Extracted records:

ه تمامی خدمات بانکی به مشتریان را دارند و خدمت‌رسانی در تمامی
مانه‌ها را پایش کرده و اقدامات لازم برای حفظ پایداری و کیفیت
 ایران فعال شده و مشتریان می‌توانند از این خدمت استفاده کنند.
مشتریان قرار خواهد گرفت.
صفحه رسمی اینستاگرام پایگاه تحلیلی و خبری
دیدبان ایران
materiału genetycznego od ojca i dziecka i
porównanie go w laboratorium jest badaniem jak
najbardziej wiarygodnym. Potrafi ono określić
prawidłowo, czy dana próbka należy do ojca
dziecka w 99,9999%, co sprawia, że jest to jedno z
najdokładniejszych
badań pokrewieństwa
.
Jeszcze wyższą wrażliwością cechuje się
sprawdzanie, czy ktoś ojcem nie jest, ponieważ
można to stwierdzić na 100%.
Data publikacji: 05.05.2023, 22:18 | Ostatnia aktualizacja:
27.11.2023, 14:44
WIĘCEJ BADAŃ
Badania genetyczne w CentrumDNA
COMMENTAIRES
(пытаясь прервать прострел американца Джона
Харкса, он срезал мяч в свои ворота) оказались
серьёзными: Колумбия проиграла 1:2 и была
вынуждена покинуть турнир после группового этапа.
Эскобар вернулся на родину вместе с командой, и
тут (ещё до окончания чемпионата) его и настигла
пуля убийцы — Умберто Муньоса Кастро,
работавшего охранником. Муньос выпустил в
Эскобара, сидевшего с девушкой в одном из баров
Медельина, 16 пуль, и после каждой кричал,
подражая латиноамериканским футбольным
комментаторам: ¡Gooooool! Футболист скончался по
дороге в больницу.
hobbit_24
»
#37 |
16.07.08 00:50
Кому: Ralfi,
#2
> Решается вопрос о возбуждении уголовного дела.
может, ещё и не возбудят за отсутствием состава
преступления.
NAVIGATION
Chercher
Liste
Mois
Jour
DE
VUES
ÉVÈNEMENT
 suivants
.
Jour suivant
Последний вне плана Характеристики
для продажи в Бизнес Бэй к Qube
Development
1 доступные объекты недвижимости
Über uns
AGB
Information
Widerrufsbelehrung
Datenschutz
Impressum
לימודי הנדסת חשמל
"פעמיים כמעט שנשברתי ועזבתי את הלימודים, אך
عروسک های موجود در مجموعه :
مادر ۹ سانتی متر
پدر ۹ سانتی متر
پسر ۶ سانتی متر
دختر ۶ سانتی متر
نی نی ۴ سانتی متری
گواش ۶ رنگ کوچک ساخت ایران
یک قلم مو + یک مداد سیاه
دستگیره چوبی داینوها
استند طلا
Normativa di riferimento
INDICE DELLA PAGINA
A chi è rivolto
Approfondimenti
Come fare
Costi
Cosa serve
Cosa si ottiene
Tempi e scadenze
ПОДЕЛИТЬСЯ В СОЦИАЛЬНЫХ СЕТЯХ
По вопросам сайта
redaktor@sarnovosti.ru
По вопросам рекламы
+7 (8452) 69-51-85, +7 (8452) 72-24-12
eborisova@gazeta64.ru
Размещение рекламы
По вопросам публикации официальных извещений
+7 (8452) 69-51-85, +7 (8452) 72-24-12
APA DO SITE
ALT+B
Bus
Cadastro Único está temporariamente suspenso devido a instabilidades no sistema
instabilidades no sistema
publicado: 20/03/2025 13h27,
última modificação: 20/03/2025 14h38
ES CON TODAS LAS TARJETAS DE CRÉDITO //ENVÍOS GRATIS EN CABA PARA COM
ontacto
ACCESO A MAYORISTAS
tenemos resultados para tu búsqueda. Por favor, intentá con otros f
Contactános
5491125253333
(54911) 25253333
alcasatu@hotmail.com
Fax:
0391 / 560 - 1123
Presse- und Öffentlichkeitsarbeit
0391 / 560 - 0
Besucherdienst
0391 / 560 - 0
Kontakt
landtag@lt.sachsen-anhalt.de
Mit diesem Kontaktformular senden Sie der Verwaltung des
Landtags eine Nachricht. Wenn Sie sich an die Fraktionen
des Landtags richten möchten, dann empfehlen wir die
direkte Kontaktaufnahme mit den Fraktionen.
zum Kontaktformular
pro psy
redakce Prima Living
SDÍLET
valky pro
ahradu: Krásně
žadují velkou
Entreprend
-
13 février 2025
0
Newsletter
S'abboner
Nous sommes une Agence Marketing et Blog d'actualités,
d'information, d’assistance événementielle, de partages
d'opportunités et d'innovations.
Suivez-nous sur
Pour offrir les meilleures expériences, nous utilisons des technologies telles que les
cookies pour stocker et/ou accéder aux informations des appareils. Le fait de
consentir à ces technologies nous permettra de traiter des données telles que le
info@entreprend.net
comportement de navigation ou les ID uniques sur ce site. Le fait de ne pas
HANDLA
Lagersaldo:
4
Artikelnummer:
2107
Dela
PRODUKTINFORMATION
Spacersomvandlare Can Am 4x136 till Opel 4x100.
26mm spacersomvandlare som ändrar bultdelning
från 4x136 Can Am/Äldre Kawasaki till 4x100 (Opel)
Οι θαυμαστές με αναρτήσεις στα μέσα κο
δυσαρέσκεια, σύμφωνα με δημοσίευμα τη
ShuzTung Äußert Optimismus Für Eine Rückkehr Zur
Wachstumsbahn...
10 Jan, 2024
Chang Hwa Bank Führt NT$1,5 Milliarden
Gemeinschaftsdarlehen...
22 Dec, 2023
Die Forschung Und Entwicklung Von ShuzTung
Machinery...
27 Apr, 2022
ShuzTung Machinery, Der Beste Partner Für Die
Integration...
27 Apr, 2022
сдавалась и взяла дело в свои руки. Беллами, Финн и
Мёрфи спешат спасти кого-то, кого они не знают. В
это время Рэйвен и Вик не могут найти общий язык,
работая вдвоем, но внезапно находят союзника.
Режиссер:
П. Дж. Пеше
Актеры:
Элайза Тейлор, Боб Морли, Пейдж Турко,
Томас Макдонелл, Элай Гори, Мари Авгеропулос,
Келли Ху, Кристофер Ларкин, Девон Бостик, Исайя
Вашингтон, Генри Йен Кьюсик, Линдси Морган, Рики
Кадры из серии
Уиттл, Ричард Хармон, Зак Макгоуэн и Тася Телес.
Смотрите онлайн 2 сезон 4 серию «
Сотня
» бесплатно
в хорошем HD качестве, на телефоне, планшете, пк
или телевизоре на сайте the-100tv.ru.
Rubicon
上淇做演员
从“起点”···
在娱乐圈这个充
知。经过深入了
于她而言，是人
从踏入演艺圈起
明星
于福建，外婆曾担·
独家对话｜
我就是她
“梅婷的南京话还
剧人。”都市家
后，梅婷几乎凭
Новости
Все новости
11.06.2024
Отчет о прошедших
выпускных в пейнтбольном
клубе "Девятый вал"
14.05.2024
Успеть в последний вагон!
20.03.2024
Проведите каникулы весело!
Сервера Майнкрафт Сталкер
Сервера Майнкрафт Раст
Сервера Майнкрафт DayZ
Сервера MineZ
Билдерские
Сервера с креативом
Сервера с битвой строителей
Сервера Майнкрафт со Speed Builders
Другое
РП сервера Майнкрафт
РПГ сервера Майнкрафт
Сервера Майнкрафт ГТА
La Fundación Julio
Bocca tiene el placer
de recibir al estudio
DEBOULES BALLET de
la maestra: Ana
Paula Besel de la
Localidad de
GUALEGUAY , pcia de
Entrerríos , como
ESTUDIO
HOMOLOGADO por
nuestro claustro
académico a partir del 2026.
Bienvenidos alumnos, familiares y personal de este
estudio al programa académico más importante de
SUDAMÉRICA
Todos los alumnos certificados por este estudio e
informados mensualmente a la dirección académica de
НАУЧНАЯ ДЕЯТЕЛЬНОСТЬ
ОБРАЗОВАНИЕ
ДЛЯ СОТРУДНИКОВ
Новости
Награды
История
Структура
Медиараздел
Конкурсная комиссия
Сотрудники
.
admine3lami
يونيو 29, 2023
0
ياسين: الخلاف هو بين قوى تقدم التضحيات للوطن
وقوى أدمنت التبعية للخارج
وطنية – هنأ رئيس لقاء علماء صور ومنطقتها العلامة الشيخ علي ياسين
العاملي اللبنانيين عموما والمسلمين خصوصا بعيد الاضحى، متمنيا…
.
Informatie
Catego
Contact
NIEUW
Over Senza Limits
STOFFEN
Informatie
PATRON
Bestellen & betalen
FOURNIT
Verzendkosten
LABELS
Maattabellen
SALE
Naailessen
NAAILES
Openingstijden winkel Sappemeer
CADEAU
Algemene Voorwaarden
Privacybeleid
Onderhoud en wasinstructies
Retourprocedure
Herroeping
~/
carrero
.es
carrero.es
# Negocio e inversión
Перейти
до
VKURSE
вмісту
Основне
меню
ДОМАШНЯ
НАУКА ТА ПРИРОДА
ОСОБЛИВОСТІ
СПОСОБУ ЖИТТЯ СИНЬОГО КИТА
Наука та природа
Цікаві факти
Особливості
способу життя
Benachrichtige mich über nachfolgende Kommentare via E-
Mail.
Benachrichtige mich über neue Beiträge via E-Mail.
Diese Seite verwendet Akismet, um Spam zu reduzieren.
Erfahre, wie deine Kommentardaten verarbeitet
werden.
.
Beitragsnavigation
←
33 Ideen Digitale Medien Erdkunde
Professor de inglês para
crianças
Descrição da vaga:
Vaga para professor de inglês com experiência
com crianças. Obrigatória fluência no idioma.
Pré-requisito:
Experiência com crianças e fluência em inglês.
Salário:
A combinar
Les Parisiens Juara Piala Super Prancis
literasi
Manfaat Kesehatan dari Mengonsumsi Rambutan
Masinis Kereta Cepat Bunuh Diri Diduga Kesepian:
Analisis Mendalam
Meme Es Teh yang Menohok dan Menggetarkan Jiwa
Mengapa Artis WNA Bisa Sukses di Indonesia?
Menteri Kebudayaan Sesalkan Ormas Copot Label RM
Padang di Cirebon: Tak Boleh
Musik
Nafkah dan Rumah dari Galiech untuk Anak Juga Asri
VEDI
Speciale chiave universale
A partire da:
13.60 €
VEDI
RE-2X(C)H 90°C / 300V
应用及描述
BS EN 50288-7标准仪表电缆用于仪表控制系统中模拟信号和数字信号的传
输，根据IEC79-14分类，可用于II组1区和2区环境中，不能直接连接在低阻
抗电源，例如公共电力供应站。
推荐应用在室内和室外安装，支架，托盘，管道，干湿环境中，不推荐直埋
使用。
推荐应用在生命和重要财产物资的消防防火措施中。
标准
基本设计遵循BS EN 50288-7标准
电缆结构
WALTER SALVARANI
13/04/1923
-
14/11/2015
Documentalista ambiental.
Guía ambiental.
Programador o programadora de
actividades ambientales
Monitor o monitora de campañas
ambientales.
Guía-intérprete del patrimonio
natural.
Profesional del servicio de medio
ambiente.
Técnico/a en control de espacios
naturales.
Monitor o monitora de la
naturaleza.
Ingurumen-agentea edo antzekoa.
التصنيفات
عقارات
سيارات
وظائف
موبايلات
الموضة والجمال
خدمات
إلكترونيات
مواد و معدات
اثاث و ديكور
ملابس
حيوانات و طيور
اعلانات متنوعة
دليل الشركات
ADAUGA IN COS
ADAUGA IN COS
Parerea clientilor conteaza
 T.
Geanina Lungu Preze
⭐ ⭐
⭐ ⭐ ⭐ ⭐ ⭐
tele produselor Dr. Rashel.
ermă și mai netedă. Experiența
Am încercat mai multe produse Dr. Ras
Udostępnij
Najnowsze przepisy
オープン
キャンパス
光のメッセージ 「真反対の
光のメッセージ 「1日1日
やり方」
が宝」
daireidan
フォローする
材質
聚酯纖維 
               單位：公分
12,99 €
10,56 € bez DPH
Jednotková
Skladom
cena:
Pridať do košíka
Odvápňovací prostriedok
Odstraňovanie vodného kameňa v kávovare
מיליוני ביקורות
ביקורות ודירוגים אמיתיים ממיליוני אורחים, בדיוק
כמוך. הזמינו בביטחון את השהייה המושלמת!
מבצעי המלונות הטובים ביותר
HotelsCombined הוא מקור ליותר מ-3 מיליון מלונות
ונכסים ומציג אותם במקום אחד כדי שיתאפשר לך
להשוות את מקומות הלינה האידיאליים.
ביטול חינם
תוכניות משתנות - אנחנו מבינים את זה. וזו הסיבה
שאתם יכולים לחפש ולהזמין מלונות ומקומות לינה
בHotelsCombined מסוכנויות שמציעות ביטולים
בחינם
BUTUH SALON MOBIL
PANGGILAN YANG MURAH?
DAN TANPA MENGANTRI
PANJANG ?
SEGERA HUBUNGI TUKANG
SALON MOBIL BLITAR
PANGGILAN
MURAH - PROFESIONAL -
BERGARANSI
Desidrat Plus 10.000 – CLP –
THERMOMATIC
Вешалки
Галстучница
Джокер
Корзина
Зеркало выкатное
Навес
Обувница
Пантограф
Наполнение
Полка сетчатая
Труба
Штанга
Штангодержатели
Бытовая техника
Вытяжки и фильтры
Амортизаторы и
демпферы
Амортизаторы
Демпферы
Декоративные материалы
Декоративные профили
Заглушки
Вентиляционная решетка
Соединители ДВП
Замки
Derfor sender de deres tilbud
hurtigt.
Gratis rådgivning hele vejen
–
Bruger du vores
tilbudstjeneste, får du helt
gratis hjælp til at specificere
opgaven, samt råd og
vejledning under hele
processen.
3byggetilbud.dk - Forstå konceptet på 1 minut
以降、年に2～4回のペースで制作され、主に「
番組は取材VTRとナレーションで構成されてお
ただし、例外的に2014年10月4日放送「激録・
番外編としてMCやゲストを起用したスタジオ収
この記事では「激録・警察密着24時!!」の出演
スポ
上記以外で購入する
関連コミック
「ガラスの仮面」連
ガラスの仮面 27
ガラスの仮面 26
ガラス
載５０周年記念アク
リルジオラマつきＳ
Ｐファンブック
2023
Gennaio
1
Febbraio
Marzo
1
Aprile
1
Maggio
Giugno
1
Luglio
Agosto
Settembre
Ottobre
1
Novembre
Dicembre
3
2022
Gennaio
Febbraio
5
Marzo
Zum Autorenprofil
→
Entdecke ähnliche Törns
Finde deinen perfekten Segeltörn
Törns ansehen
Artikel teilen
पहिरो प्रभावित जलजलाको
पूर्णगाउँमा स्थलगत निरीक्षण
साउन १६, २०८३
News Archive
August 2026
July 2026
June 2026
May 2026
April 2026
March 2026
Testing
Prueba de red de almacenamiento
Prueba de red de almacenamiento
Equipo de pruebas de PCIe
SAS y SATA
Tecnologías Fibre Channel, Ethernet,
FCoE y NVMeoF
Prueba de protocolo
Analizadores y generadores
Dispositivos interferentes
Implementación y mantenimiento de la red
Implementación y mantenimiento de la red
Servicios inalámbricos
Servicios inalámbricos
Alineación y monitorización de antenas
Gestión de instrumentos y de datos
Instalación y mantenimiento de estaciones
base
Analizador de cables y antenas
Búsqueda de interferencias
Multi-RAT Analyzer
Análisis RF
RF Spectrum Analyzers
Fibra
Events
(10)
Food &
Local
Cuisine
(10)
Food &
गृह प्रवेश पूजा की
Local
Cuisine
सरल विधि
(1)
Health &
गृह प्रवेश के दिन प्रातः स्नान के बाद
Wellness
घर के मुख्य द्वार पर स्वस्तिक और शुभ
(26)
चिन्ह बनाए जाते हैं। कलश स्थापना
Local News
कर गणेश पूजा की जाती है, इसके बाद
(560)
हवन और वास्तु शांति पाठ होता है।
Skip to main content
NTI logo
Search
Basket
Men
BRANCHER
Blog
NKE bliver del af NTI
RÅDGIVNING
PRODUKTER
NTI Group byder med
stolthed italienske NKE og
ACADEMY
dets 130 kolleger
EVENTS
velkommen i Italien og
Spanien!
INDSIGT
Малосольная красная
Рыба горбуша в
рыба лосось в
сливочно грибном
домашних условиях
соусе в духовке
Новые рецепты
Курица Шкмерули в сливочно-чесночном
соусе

# THE PROBLEM:
Go through the entries above and copy out every line that includes the word "mich".

# SOLUTION:
Benachrichtige mich über nachfolgende Kommentare via E-
Benachrichtige mich über neue Beiträge via E-Mail.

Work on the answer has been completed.